Hi all, I was wondering....I know Pike are a cold water fish. I also know they eat heavily before and after spawning. My question is, is it too early to go Pike fishing? It is going to be in the mid 60's on Sunday and I thought I might give it a try. What do you think?


----------



## fishing_marshall (Jun 12, 2004)

Its not too early. Caught a few in Feb. Right around this time of year is when they start to feed heavily. Use big chubs or size HJ14 husky jerks.


----------



## sauguy (Apr 8, 2004)

not too early, caught 3 today only landed 2, snapped my 6 lb test line at the shore. the landed one was about 30 inches. caught on 1/8 oz jig with 2 inch chart twister tail.


----------



## Hoosierfisherman (Apr 14, 2004)

What areas are you fishing?
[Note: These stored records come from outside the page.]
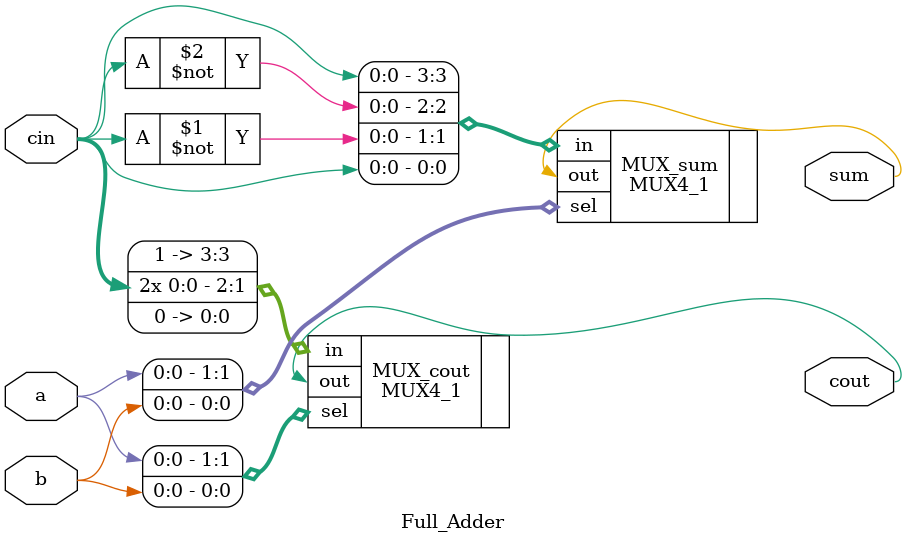
<source format=v>
`timescale 1ns / 1ps


module Full_Adder(
    output sum, cout,
    input a, b, cin
    );
    
    MUX4_1 MUX_cout(.in({1'b1, cin, cin, 1'b0}), .sel({a, b}), .out(cout));
    MUX4_1 MUX_sum(.in({cin, ~cin, ~cin, cin}), .sel({a, b}), .out(sum));
     
endmodule

</source>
Shallow bays, breaks, etc??? I am heading out in the AM!


----------



## liquidsoap (Oct 22, 2005)

sauguy said:


> not too early, caught 3 today only landed 2, snapped my 6 lb test line at the shore. the landed one was about 30 inches. caught on 1/8 oz jig with 2 inch chart twister tail.


where did you get those at???


----------



## sauguy (Apr 8, 2004)

tusc river and any tribs that run into it.


----------



## jiggin'fool (Dec 18, 2005)

I caught two about 3 weeks ago on the cuyahoga! both on a jig with a fluke moving real slow! not much of a fight kinda rolled around on the top but they did hit about 5 feet away from me!


----------



## crittergitter (Jun 9, 2005)

I know some guys that start fishing them right at ice out. It's never to early to fish pike!

CG


----------



## peple of the perch (Sep 13, 2004)

i hear guys telling me that now is the bast time to go for them and them i have poeple telling me to wait


----------



## FutureClassicChamp (Jan 16, 2006)

crittergitter said:


> I know some guys that start fishing them right at ice out. It's never to early to fish pike!
> 
> CG


agreed....and many guys do very well through the ice. its never too early.


----------



## peple of the perch (Sep 13, 2004)

that could be why i hear guy do better.


----------



## DanAdelman (Sep 19, 2005)

to quote jack kieser Pike are much more active in jan then july


----------